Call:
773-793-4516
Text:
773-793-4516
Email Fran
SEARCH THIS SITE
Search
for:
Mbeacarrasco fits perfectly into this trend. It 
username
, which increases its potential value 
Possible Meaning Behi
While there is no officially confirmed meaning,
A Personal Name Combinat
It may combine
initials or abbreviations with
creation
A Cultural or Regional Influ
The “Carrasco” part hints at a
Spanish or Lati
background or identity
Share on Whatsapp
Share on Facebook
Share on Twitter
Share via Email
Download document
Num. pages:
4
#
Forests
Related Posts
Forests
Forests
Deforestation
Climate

...

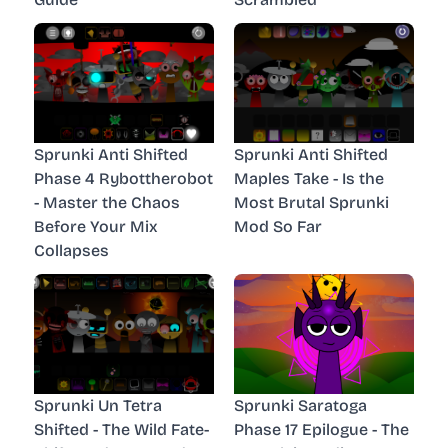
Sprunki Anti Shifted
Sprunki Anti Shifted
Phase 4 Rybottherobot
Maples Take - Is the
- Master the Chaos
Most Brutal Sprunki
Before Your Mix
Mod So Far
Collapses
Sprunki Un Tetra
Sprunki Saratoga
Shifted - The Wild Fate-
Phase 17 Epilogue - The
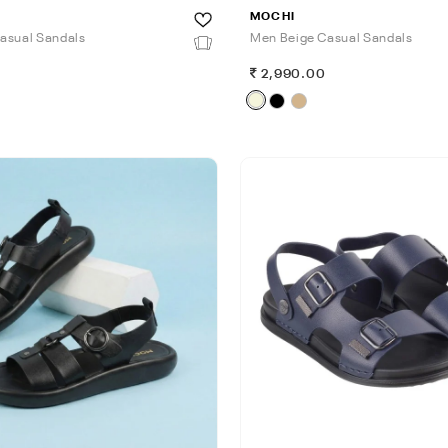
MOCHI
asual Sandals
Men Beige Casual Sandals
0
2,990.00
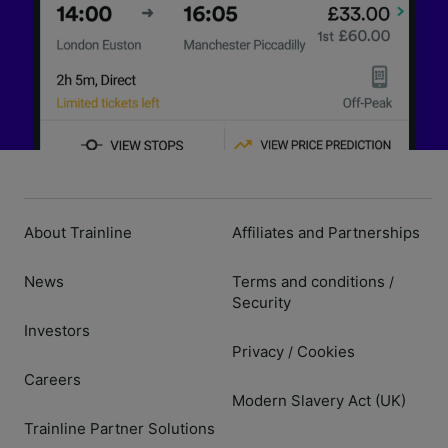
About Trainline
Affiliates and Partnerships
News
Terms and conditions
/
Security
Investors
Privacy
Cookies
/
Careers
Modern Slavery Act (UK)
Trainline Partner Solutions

• **THE PROBLEM**:
Reply with every line of the listing that has the string "Sandals".

• **WRITTEN SOLUTION**:
asual Sandals
Men Beige Casual Sandals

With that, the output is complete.